The HJURP cellular protein is a protein that is expressed mainly in the cytoplasm. The HJURP protein has been used to detect a variety of cancers, but its clinical application is still limited. In addition to the use of this gene as a tumor detection tool, HJURP can also help to identify other cancers that are closely related to HJURP.
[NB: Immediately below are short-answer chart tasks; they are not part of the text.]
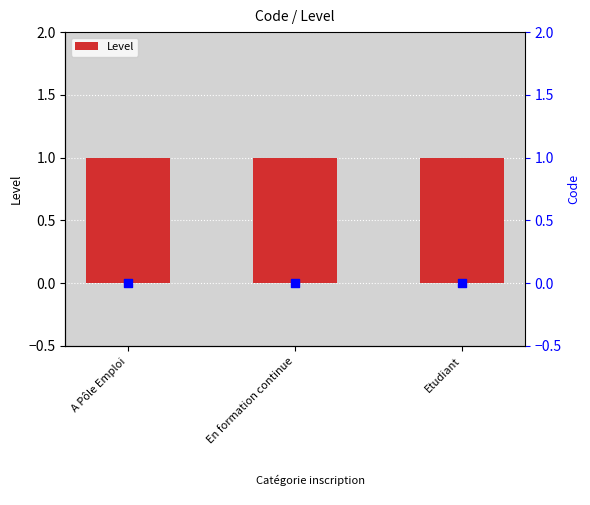

At which category is the sum across all series the highest?

A Pôle Emploi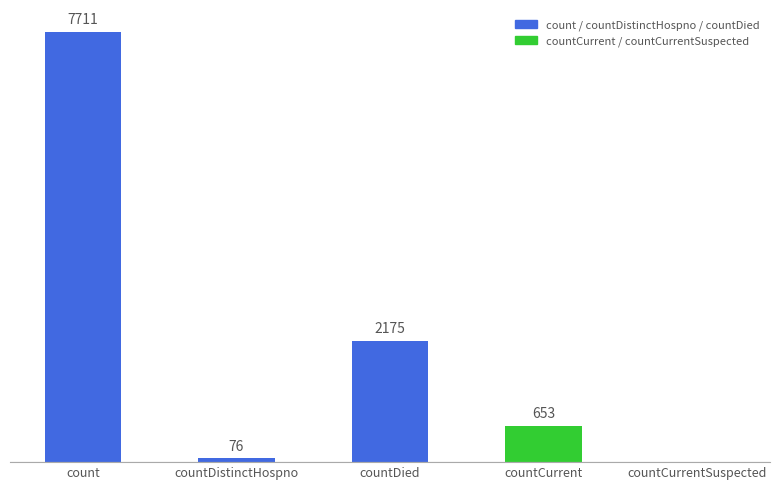

Which category has the lowest value across all series?

countCurrentSuspected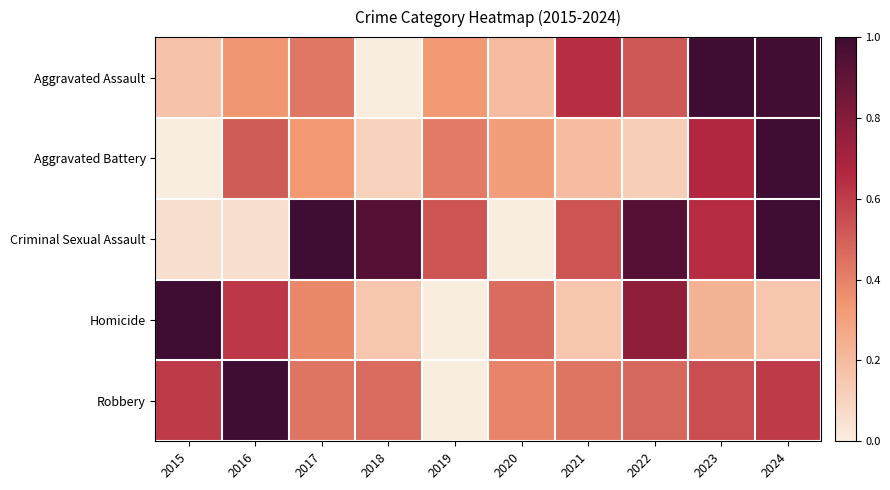

At how many categories does at least one series exceed 0?

10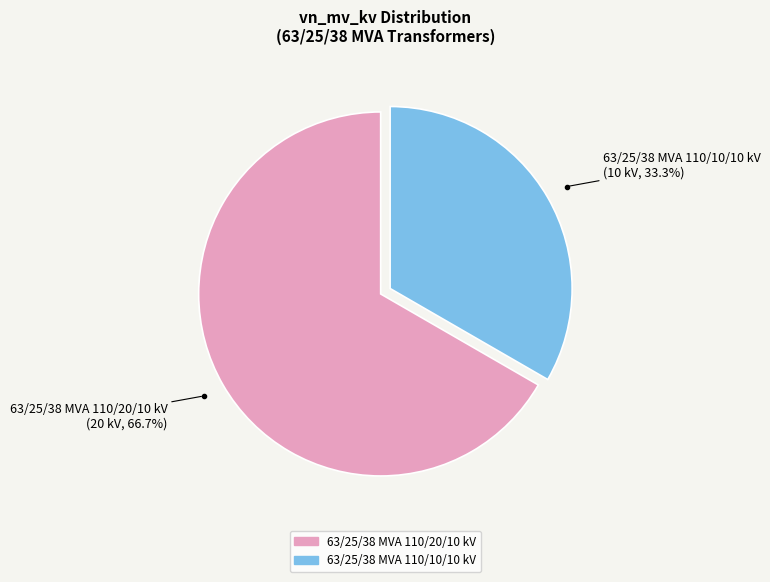

Rank the categories by value from highest to lowest.

63/25/38 MVA 110/20/10 kV, 63/25/38 MVA 110/10/10 kV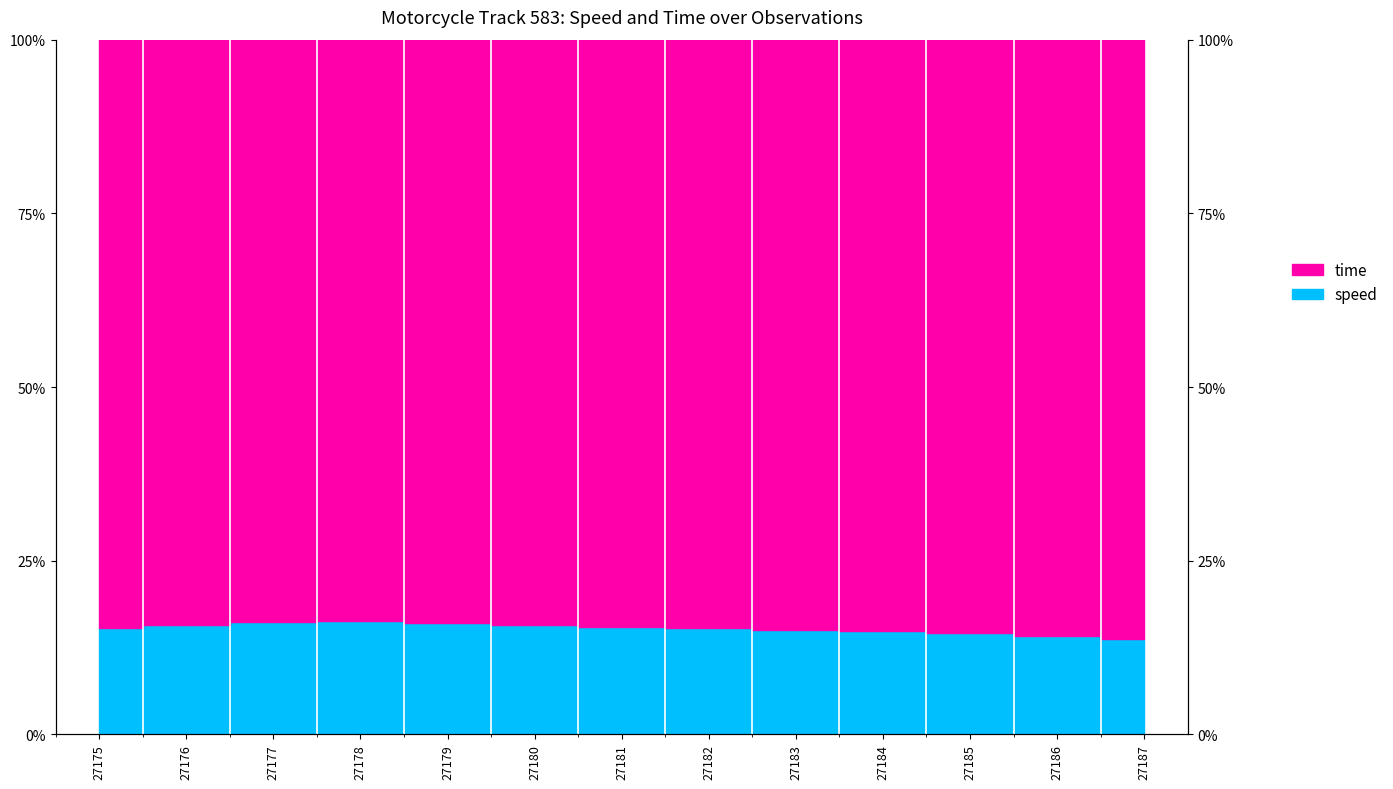

How many values exceed 15?

9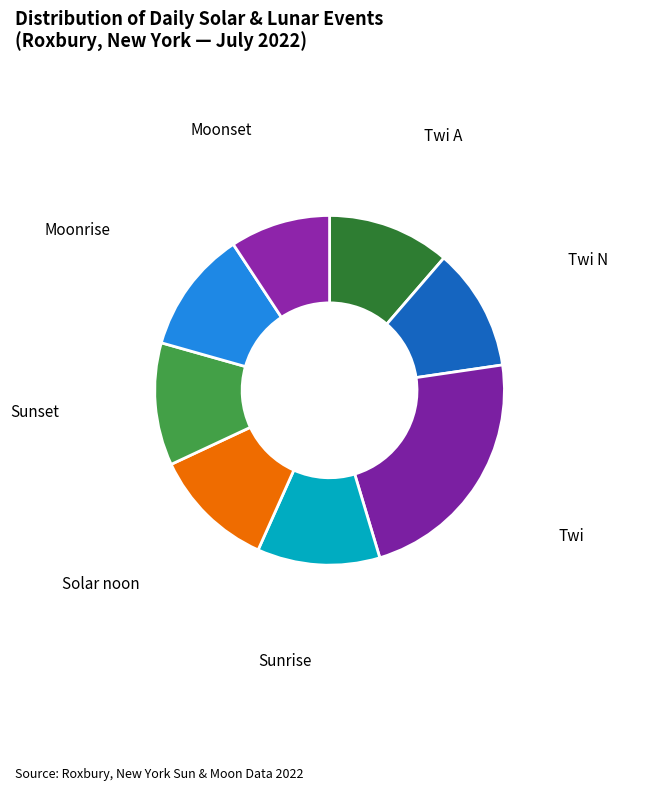

What is the largest slice in the pie chart?

Twi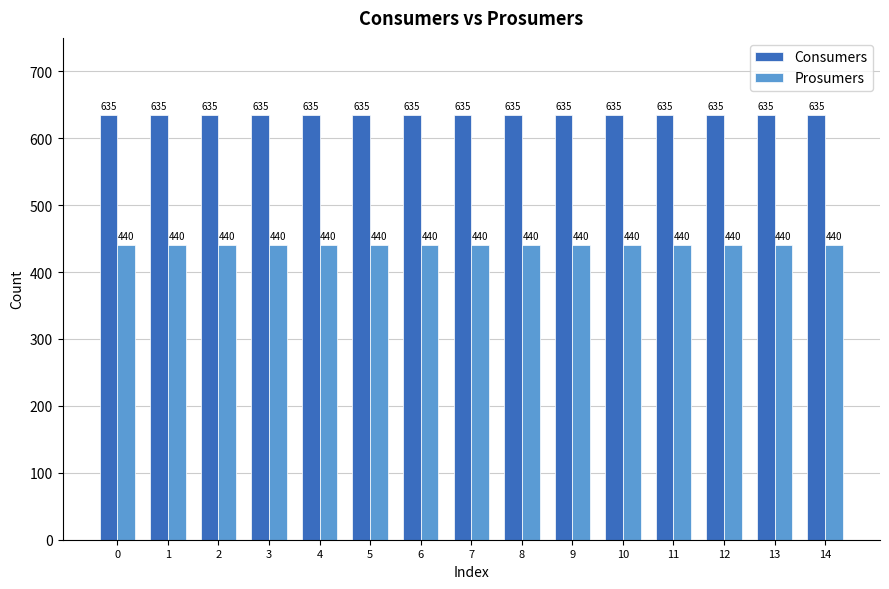

What are all the series names shown in the legend?

Consumers, Prosumers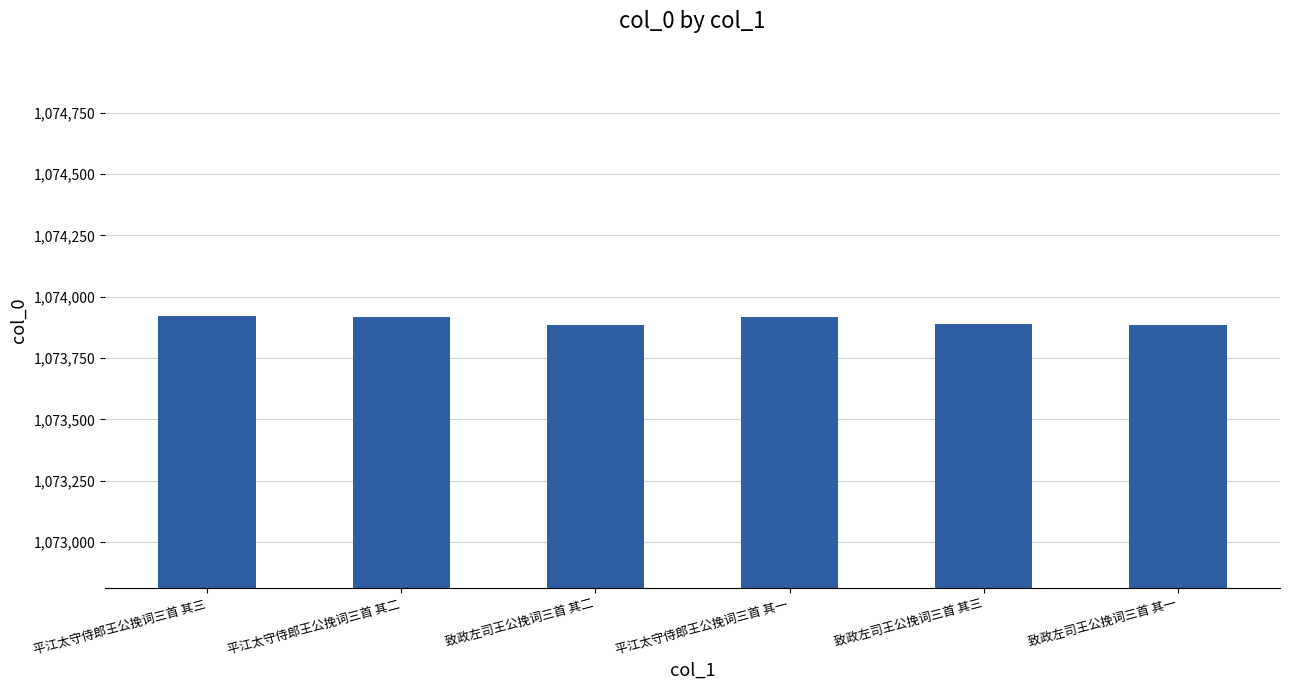

What is the label of the 6th bar from the right?

平江太守侍郎王公挽词三首 其三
A recent study revealed that HJURP can help detect early signs of various cancers including prostate and breast. The research is ongoing and further studies are needed to determine the effectiveness of this treatment. This research is critical for patients with advanced cancer. The authors recommend that physicians use the HJURP genetic test to diagnose a variety of cancers.
The cytoplasm is home to the HJURP genes. Boster Bio antibodies are highly specific, high-affinity, and have been cited for many years in scientific publications. They are also validated on Western Blotting, Immunohistochemistry, and ELISA. Boster offers a wide range of quality antibodies against HJURP.
Boster Bio HJURP markers are a great tool to help identify genes of interest. HJURP expression is high in the cytoplasmic of human cells. HJURP mediates the incorporation of CENP-A into chromatin in vertebrates. In humans, this protein forms a complex with acetylated histone H4. CENPA is coassembled with HJURP in the centromere to be deposited there.
Drosophila, like other dicots, has monocentric chromosomes. Homologues of the gene were also identified in humans. The CENH3-fused HJURP marker is predominantly expressed in the cytoplasm. It plays a role in transcription, mitosis and DNA synthesis.
PMID: 17823411 by Kato T., et al. Activation of Holliday junction recognizing protein involved in the chromosomal stability and immortality of cancer cells.
PMID: 16622419 by Foltz D.R., et al. The human CENP-A centromeric nucleosome-associated complex.